Pick up the blog post about leaving home after marriage at the point where it stops, and carry it forward.

*** Opening Text for analysis ***

Tuesday, March 20, 2012

For the Young Ladies

I am not usually a very teary-eyed person. Lately, I have found myself on the verge of crying almost all the time. I think this has something to do with the fact that I am leaving 4 of the 5 people I love most in this world. I am not leaving the relationships, but I'm leaving the closeness with them physically- heading across the country to begin a new journey with my husband. While we may return as soon as 16 months after we leave, it still seems like an unimaginable separation to me.

Being married is a wonderful blessing and I am thankful every day for God's timing in giving me the man I will spend my life with. So many things lined up perfectly to show us that it really was God who brought us together at this time, for His purpose. My life up until marriage was lived with the hope of becoming a wife and mother, and God has abundantly blessed me by putting Alan in my life. So sometimes I wonder what's wrong with me. Why am I so sad to leave my family when God has given me the very thing I spent my life asking for? Today I've been thinking about it, and I think instead of something being wrong, something is very RIGHT.

My parents, and my siblings, have nurtured an environment in our home that makes it very difficult to leave. As a teen, I had no desire to "find myself" or "spread my wings". I didn't dream about days of independence to come. I always believed that God had placed me exactly where I belonged- in my family. As a sixteen year old I made the decision that I would remain with them until marriage. They gave me a home so wonderful that my only desire was to be a part of it, and to someday nurture my own home and family in the same way. I knew that even if God never chose to give me a husband and children, I would have a place to belong and a family to serve alongside.

*** Closing Text for analysis ***
*** Opening Provided information ***

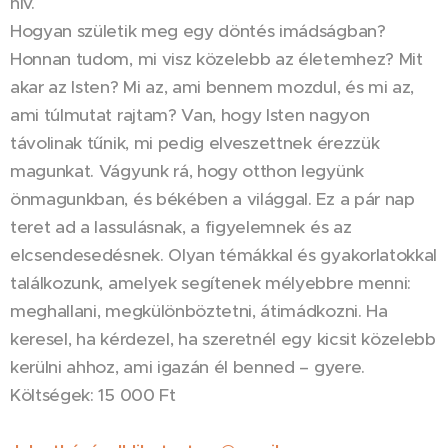
hív.
Hogyan születik meg egy döntés imádságban?
Honnan tudom, mi visz közelebb az életemhez? Mit
akar az Isten? Mi az, ami bennem mozdul, és mi az,
ami túlmutat rajtam? Van, hogy Isten nagyon
távolinak tűnik, mi pedig elveszettnek érezzük
magunkat. Vágyunk rá, hogy otthon legyünk
önmagunkban, és békében a világgal. Ez a pár nap
teret ad a lassulásnak, a figyelemnek és az
elcsendesedésnek. Olyan témákkal és gyakorlatokkal
találkozunk, amelyek segítenek mélyebbre menni:
meghallani, megkülönböztetni, átimádkozni. Ha
keresel, ha kérdezel, ha szeretnél egy kicsit közelebb
kerülni ahhoz, ami igazán él benned – gyere.
Költségek: 15 000 Ft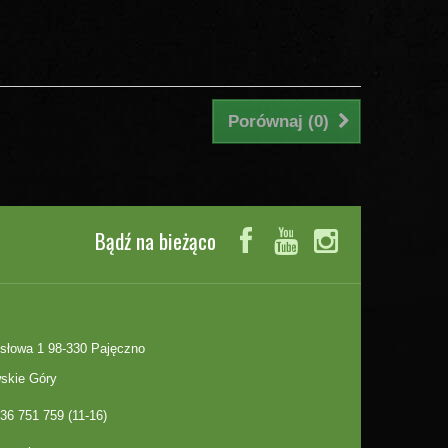
Porównaj (
0
)
Bądź na bieżąco
słowa 1 98-330 Pajęczno
skie Góry
36 751 759 (11-16)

*** Closing Provided information ***

Your response:
I have come to appreciate the power of a daughter serving alongside her parents and family. I have been asked in recent years if I ever regret the decision not to go to college. Staying with my family presented many more opportunities for me personally than the college campus would have, given my life goals. I was able to seek educational opportunities from home, as I have my whole life. I was able to spend that many more years with my church family at Pleasant Valley, nurturing relationships with the brothers and sisters there longer than would otherwise have been possible. I was able to seek many job opportunities and build up my resume, all while building up my bank account so as to bring money, rather than debt, into my marriage. I was able to watch my brother's middle school and high school sports career unfold, and to be one of his biggest fans and cheer leaders. I was able to grow into a young adult along with my sister and to share life experiences with her as they came. I was able to grow under and along with my parents, and to watch their vision for our home unfold and become reality. I was able to share in my family's hopes and dreams for the future- the hopes and dreams that we worked on together. These are experiences that I would not give up for anything. While these years were not perfect, they were well spent and I will value the education, relationships, skills, service, and income that I gained for the rest of my life.

Many of my friends have chosen college. College is a tool and it can be used well if it does not become a god. I have been greatly convicted in my own lifestyle. And my goal in sharing it through my blogging is to let young women know that there are options. Leaving home and pursuing schooling is not the only way to success in this life. It's okay to think and live differently. In fact, in our society and in the church I think often we have very strong beliefs and opinions, but we don't even know where we got them. If our goal is to live a life that is pleasing to God, we need to examine every life decision. We can't fall into society's idea of what comes next in life, or the world's idea of what makes a person valid and successful. If I put God first in my life, my decisions will not reflect a desire to make "me" happy or to make "me" successful or to make "me" important or to make "me" rich or to make "me" famous or to make "me" comfortable. My life decisions will instead reflect a desire to strengthen the church, the country, and the family. My decisions will reflect a desire to live according to God's plan for me, not to live according to what the world says I should do.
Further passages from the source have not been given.